Si les conflits sont inévitables, les surmonter sans faire de perdant est possible
La sagesse populaire croit que la santé d’une institution, qu’il s’agisse d’une entreprise, d’un couple ou d’une famille, est inversement proportionnelle au nombre de conflits qui l’agitent. Pour John Gottman, expert en thérapies conjugales, c’est plutôt la proportion élevée de conflits résolus qui est signe de bonne santé.
Prenons l’exemple de notre club Toastmasters. Dernièrement, la question de scinder ou non le club a divisé le bureau. Une partie considérait le club trop grand pour conserver son atmosphère conviviale, tandis que l’autre estimait que la taille lui permettait d’attirer davantage de nouveaux membres.
Comment résoudre un tel conflit sans que l’une des parties n’ait le sentiment de perdre la bataille ? Le psychologue Thomas Gordon, dont nous avons parlé dans un billet précédent a mis au point une méthode, la gestion des conflits “Tous gagnants”.

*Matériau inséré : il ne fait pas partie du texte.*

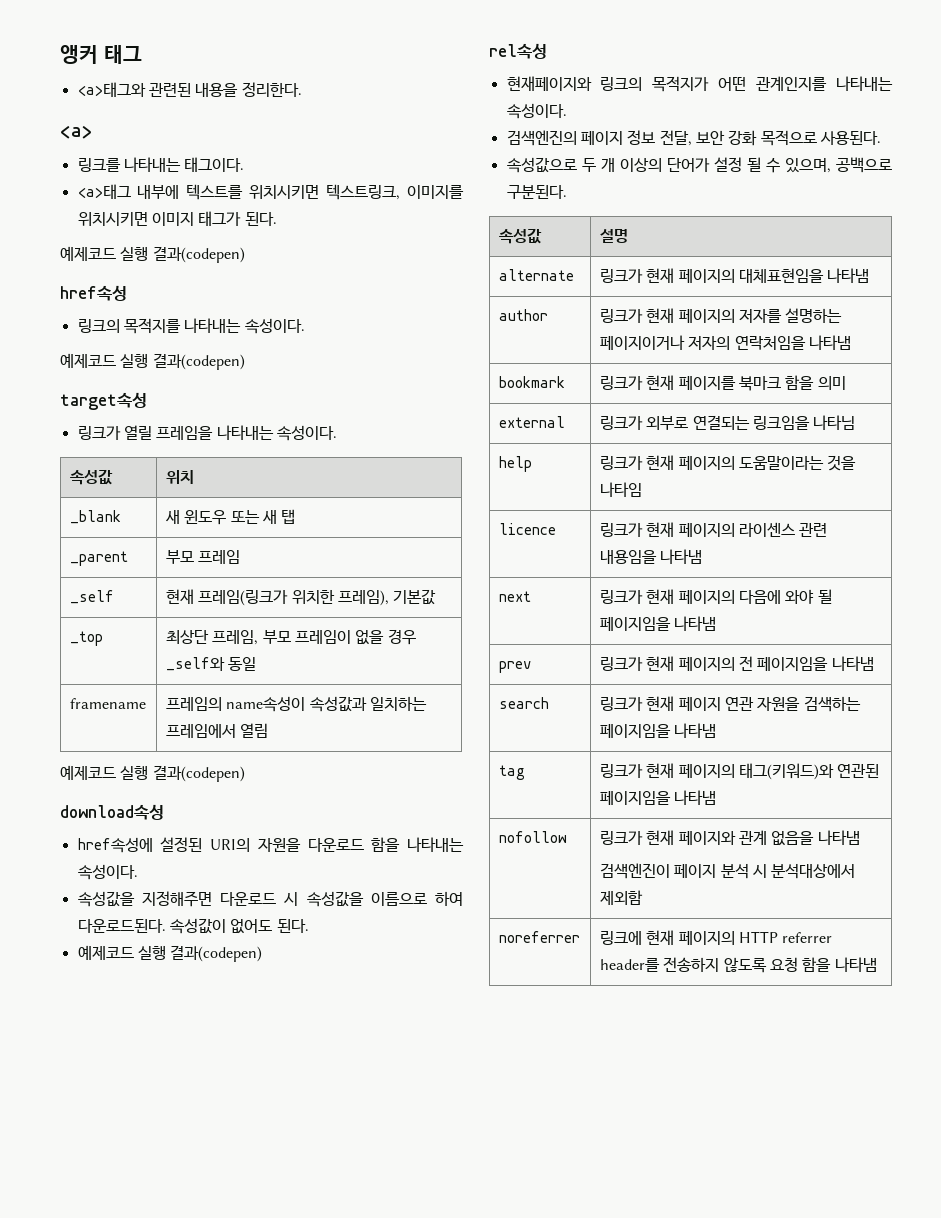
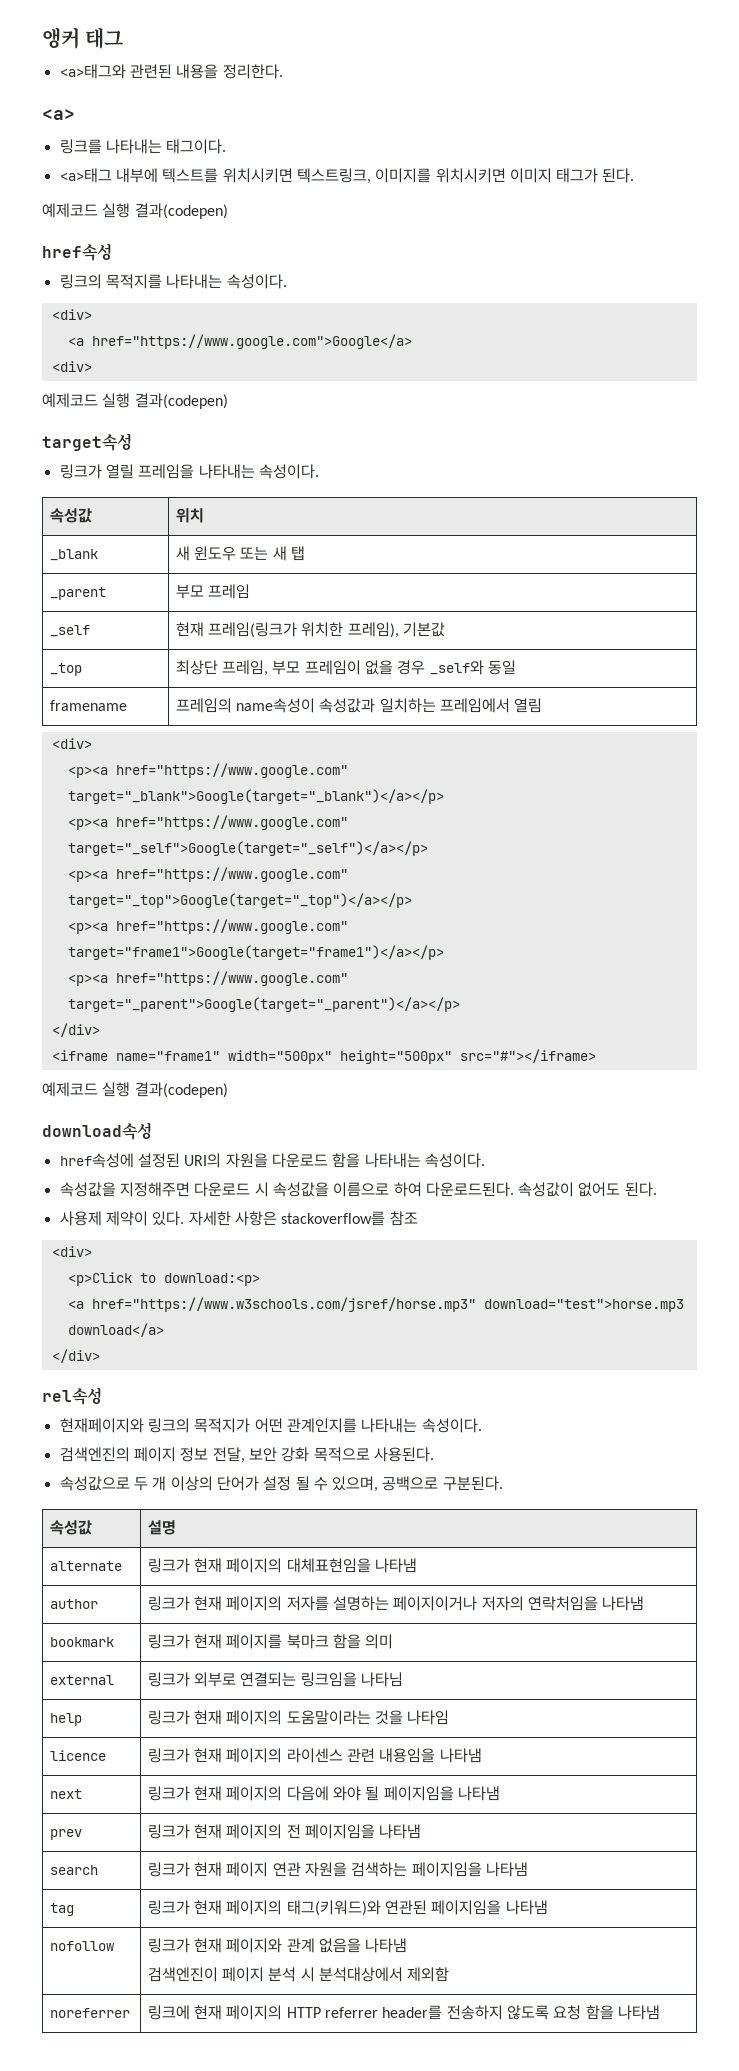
(305, 326) none -> [51,309,92,320] [67,334,412,349] [51,361,92,372] // <div> // <a href="https://www.google.com">Google</a> // <div>
(269, 730) none -> [51,738,92,749] [67,763,348,778] [67,789,444,804] [67,815,348,830] [67,841,428,856] [67,867,348,882] [67,893,412,908] [67,919,348,934] [67,945,444,960] [67,971,348,986] [67,997,460,1012] [51,1023,100,1037] [51,1049,596,1064] // <div> // <p><a href="https://www.google.com" target="_blank">Google(target="_blank")</a></p> // <p><a href="https://www.google.com" target="_self">Google(target="_self")</a></p> // <p><a href="https://www.google.com" target="_top">Google(target="_top")</a></p> // <p><a href="https://www.google.com" target="frame1">Google(target="frame1")</a></p> // <p><a href="https://www.google.com" target="_parent">Google(target="_parent")</a></p> // </div> // <iframe name="frame1" width="500px" height="500px" src="#"></iframe>
[77,945,263,962] 예제코드 실행 결과(codepen) -> [59,1211,418,1226] [51,1246,92,1257] [67,1272,260,1286] [67,1297,684,1312] [67,1323,164,1337] [51,1349,100,1363] 사용제 제약이 있다. 자세한 사항은 stackoverflow를 참조 // <div> // <p>Click to download:<p> // <a href="https://www.w3schools.com/jsref/horse.mp3" download="test">horse.mp3 download</a> // </div>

CHERCHER D’ABORD A ANTICIPER LE CONFLIT
Supposez qu’au bureau, vous êtes la responsable de Julien. Celui-ci rencontre un problème qui va affecter sa performance et, par ricochet, la vôtre. Si Julien résout son problème avant qu’il ne devienne le vôtre, vous éviterez le conflit. Pour cela, l’écoute réflective, une des compétences de l’entretien motivationnel, peut aider Julien à résoudre son problème en le motivant à changer son comportement.
De même, le Message-Je aide à désamorcer un conflit. En exprimant votre besoin à la première personne, vous préemptez le comportement de l’autre partie. Par exemple, “j’ai besoin de calme aujourd’hui pour écrire mon discours” incitera (peut-être) votre fils à jouer moins bruyamment ce matin dans le couloir.

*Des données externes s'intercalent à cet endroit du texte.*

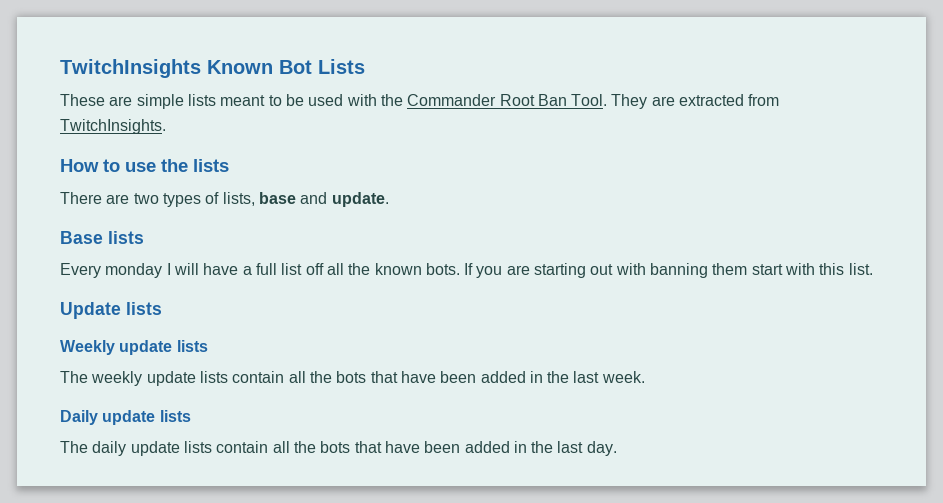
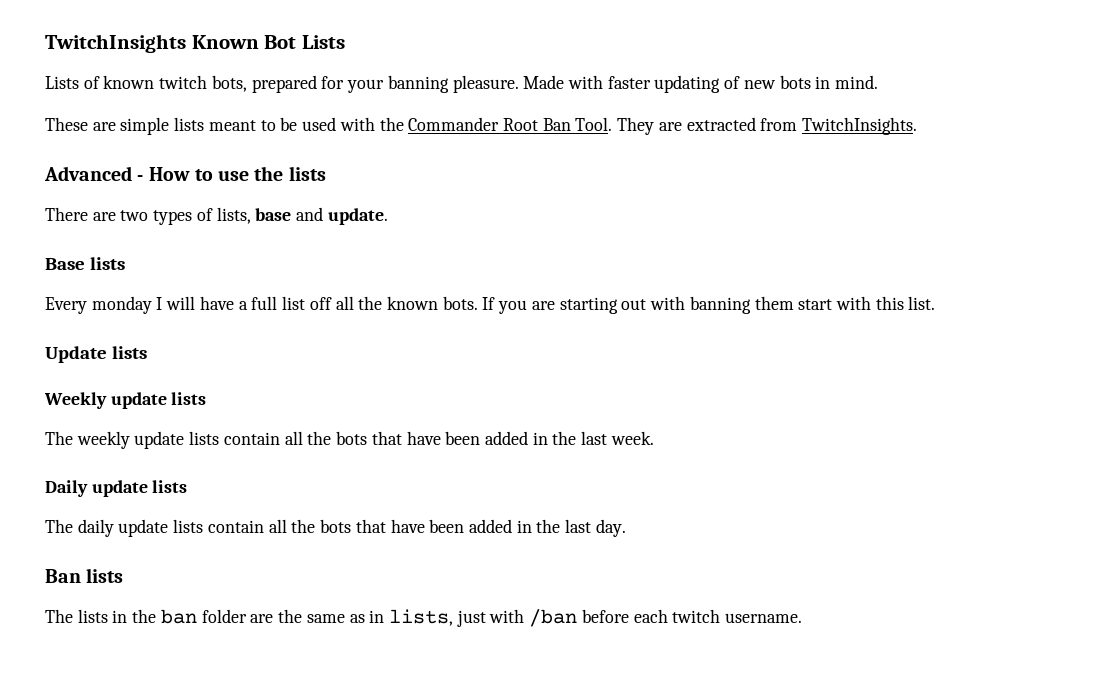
(365, 66) none -> [45,75,879,93] // Lists of known twitch bots, prepared for your banning pleasure. Made with faster updating of new bots in mind.
(166, 126) none -> [44,166,144,181] Advanced -
(617, 448) none -> [45,568,124,583] [45,609,803,627] // Ban lists // The lists in the ban folder are the same as in lists, just with /ban before each twitch username.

DÉPASSER LES MÉTHODES TRADITIONNELLES
Malheureusement, il faut parfois affronter l’obstacle. Etablir un rapport de forces est la technique utilisée habituellement dans ses deux variantes : l’autoritaire (“Je gagne”/“Vous perdez”) ou laxiste (“Je perds”/“Vous gagnez”). L’une comme l’autre provoque frustration et ressentiment chez le perdant.
Pour sortir d’un conflit “par le haut” en satisfaisant les deux parties, Gordon propose donc l’approche “Tous gagnants”. Elle comporte six étapes.

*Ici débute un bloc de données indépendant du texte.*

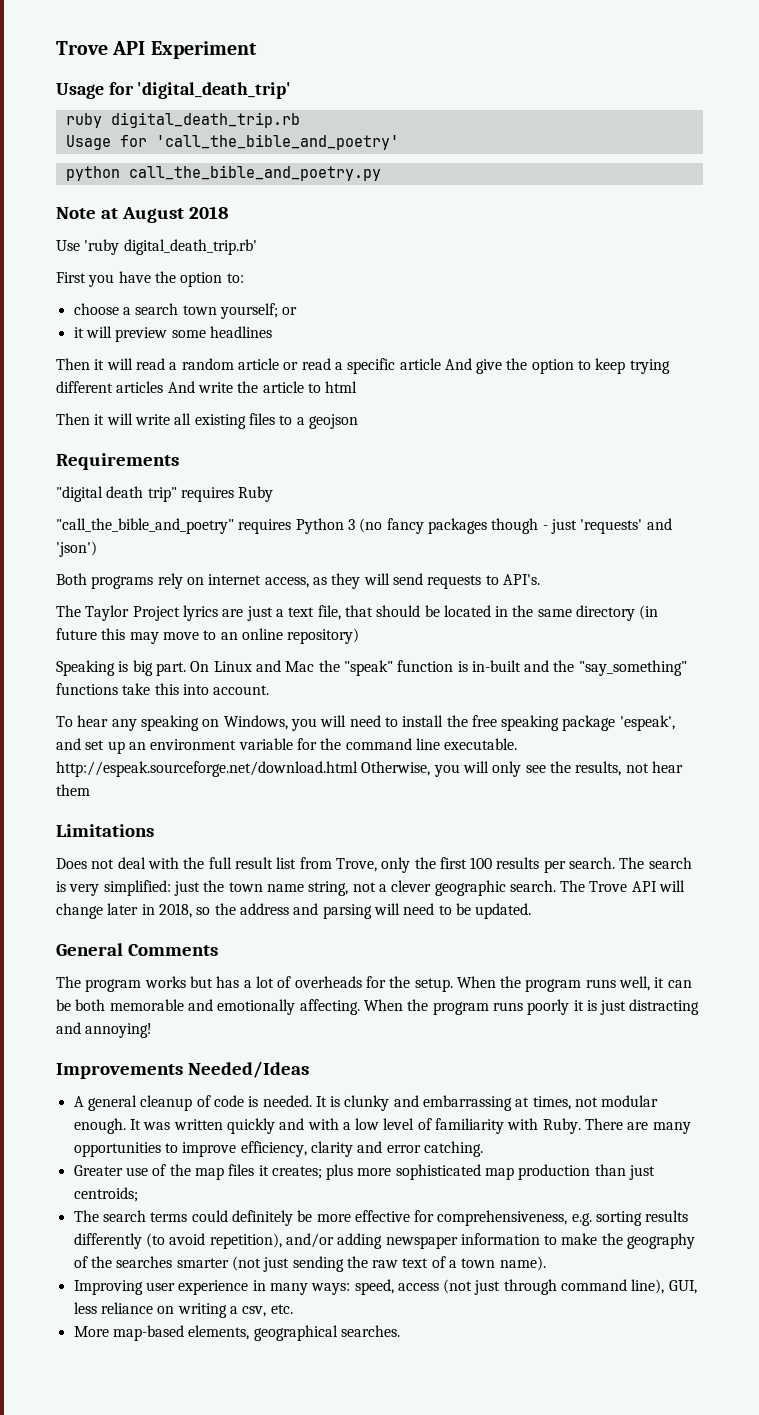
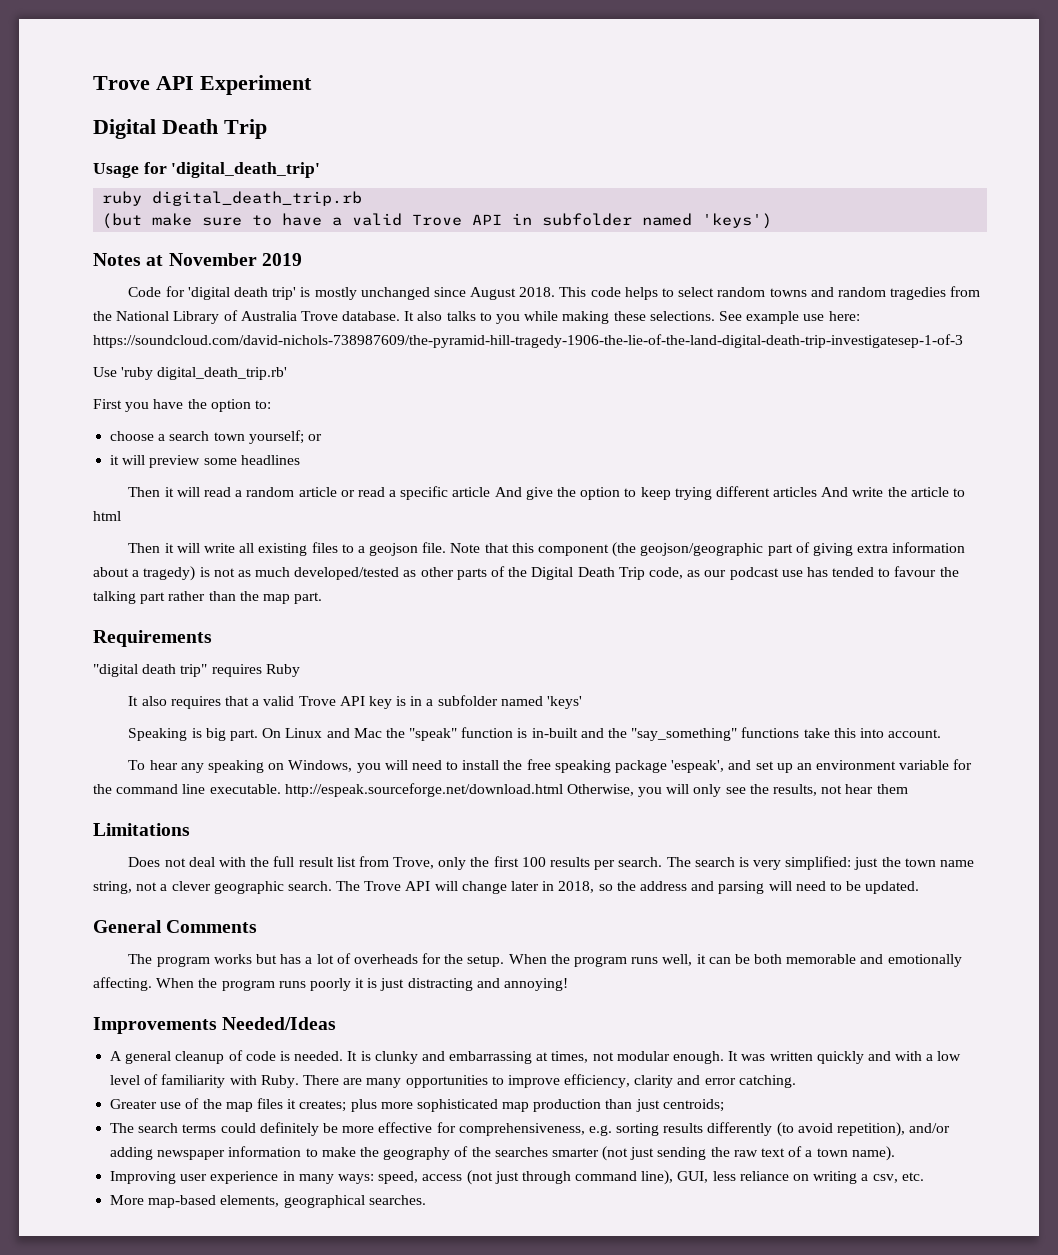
(257, 50) none -> [93,119,267,139] // Digital Death Trip
[65,134,399,150] [65,165,381,181] [56,206,229,223] Usage for 'call_the_bible_and_poetry' // python call_the_bible_and_poetry.py // Note at August 2018 -> [102,213,773,229] [93,253,302,266] [128,286,981,300] [93,310,860,324] [93,334,963,348] (but make sure to have a valid Trove API in subfolder named 'keys') // Notes at November 2019 // Code for 'digital death trip' is mostly unchanged since August 2018. This code helps to select random towns and random tragedies from the National Library of Australia Trove database. It also talks to you while making these selections. See example use here: https://soundcloud.com/david-nichols-738987609/the-pyramid-hill-tragedy-1906-the-lie-of-the-land-digital-death-trip-investigatesep-1-of-3
(358, 421) none -> [422,542,966,557] [93,566,959,581] [93,591,323,604] file. Note that this component (the geojson/geographic part of giving extra information about a tragedy) is not as much developed/tested as other parts of the Digital Death Trip code, as our podcast use has tended to favour the talking part rather than the map part.
[56,518,672,534] [56,541,97,557] [56,573,540,589] [56,605,659,621] [56,628,360,644] "call_the_bible_and_poetry" requires Python 3 (no fancy packages though - just 'requests' and 'json') // Both programs rely on internet access, as they will send requests to API's. // The Taylor Project lyrics are just a text file, that should be located in the same directory (in future this may move to an online repository) -> [128,695,582,709] It also requires that a valid Trove API key is in a subfolder named 'keys'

Tout d’abord, problématiser le conflit. Il s’agit ici de comprendre le point de vue de l’autre, ses préoccupations et ses besoins sous-jacents. Là encore, l’écoute réflective approfondit le problème, tandis que le Message-Je exprime ce problème de votre point de vue sans accuser l’autre, mais sans non plus minorer votre ressenti.
Ensuite, générer les solutions possibles. C’est la phase créative de la méthode. La quantité prévaut sur la qualité. Évaluation, critique et jugement sont provisoirement suspendus. Il est préférable de commencer par les idées de l’autre partie et les approfondir grâce à l’écoute réflective.
Par la suite, évaluer les options. Pour cela, les questions ouvertes ont toute leur place : quels sont les avantages et les inconvénients de cette solution ? Pourquoi pourrait-elle ne pas marcher ? Les reflets permettent d’approfondir le point de vue de l’autre.
Puis décider. La clé est que la décision vienne de l’autre sans qu’on ait à le persuader ou à le pousser vers une solution.
Enfin vient le temps de mettre en œuvre la décision. Il est toujours préférable de parier sur la confiance plutôt que sur les châtiments en cas de non-respect de la décision. Si autrui n’honore pas l’accord, un message-Je est bienvenu pour le rappeler.
Finalement, suivre la mise en œuvre de la décision et évaluer son résultat. A ce titre, il faut toujours rester souple et garder la porte ouverte pour une reprise de la discussion.
LES BÉNÉFICES D’UNE TELLE APPROCHE
Cette méthode permet de prendre des décisions de meilleure qualité car elles sont construites simultanément par les deux parties en conflit. Les solutions sont adaptées aux besoins et non pas toutes faites. Interagir avec l’autre motive chaque partie à trouver la meilleure solution.
Décider devient aussi plus rapide. Enfin, l’approche “Tous gagnants” préserve les bonnes relations avec l’autre partie.
POUR ALLER PLUS LOIN
L’approche de résolution des conflits de Thomas Gordon constitue donc un progrès par rapport aux méthodes traditionnelles basées sur le rapport de force.
Dans un prochain billet, nous étudierons un cas pratique illustrant cette méthode.